Bobby played three games against Mikhail Tal in Curaçao, in 1962, just before the flamboyant Russian became ill and was hospitalized. Brooklyn Public Library, Brooklyn Collection
Banned from traveling to Havana in 1965, Bobby sat in a closed room in New York’s Marshall Chess Club and played his opponents by teletype. After he defeated Vassily Smyslov, the two analyzed their game by phone. The Queens Borough Public Library, Long Island Div., New York Herald-Tribune Photo Morgue
William Lombardy (left) and the bearded Miguel Quinteros, both grandmasters, served as Bobby’s seconds at the 1972 match. Icelandic Chess Federation
Regina Fischer, wearing a blond wig as a disguise, secretly visited Bobby in his hotel room during his match in Iceland. Bobby was preparing for his next game against Boris Spassky. MCF photo
In 1972 Fischer finally reached the summit of chess, playing in Iceland for the World Championship against Boris Spassky of the Soviet Union. Icelandic Chess Federation
At the banquet after he had won the match, Bobby, who often seemed uninterested in women, surprised the assembled dignitaries by dancing with an Icelandic beauty. Icelandic Chess Federation
Back in the United States, Bobby had become America’s hero by defeating the Soviet Union. In New York, on the steps of City Hall, Mayor John Lindsay awarded Bobby a gold medal and a Proclamation of Acclaim. Dailynewspix
After winning the championship, Bobby appeared on a number of television shows and received unprecedented media coverage. Here he is in late 1972 on The Merv Griffin Show, thinking about a move. Courtesy of The Merv Griffin Show
In 2004, Bobby was imprisoned in Japan for traveling without a valid passport, and was threatened with extradition back to the United States. Icelandic friends worked to free him, but after ten months in jail, bearded and haggard, Bobby appeared to be a broken man. Einar Einarsson
Miyoko Watai visited Bobby daily while he was in jail in Japan. Subsequently, she cared for him during his illness in Iceland, where friends said they were an affectionate and loving couple. Einar Einarsson
Bobby, nearing the end of his life, walking down a country road near Álpingi, the site of Iceland’s original parliament. Founded in AD 930 during the Viking era, Iceland’s national parliament is the oldest in the world and still in existence. Einar Einarsson
The last known photographic portrait of Bobby Fischer, who had become an Icelandic citizen, taken at 3 Frakkar (3 Coats), his favorite restaurant in Reyk
javik. Einar Einarsson
14
Arrest and Rescue
BOBBY FISCHER WAS a non-convicted felon-at-large with a ten-year prison sentence hanging over his head. After nine years of the government’s apparent lack of interest in pursuing him, however, he really didn’t feel like a fugitive. He traveled almost anywhere and did virtually anything he wanted to do, was a multimillionaire, had a woman who loved him, and although he was a man without a country, a modern-day Flying Dutchman hauntingly roaming the seas, he felt relatively secure.

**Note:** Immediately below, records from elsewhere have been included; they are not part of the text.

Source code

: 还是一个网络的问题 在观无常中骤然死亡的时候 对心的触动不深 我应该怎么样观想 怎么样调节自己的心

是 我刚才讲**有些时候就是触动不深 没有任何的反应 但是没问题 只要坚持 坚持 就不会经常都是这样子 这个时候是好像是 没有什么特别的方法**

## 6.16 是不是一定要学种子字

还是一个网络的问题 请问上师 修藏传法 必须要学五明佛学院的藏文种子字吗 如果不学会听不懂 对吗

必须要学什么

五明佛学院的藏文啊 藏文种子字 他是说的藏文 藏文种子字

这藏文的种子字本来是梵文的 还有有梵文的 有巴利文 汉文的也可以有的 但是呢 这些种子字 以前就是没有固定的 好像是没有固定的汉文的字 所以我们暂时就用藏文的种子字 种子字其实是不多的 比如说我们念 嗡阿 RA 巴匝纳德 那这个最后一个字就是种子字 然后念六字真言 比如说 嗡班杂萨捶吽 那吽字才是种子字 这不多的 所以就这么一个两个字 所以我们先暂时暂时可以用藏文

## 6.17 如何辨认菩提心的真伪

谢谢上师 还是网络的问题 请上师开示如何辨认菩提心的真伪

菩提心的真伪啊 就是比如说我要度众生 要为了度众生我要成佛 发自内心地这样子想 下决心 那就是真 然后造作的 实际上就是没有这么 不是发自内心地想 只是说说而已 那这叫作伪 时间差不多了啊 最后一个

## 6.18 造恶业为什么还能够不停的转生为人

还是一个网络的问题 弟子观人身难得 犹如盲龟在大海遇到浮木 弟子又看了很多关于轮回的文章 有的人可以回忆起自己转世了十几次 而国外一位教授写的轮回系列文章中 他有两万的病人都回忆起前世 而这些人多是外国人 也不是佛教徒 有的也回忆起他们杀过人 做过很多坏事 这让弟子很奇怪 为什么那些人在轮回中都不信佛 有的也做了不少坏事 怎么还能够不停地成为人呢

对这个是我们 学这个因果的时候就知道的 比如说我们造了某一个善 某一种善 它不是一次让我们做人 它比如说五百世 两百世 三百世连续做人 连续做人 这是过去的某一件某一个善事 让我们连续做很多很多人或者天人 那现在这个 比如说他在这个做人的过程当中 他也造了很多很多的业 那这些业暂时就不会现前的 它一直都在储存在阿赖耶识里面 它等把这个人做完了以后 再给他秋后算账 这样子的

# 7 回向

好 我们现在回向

Then everything went amiss when he discovered that his memorabilia had been auctioned off; it was as if he’d lost not just old letters and score sheets, but a part of his inner being.
In a real sense, he’d lost himself—his grip was slipping.
It was a conspiracy, he conjectured, and the United States government and the Jews were responsible. He wanted the world to know about his devastating loss. That was when the radio broadcasts started. Most were aired over a small station in Baguio City, and if he’d gone on the air at that same station ten years earlier, he probably could have continued to live as he had since 1992, since so few listeners were normally tuned in. In 2001, though, with the Internet rapidly expanding, his rants were heard all over the world, and what he said brought renewed scrutiny by the United States government.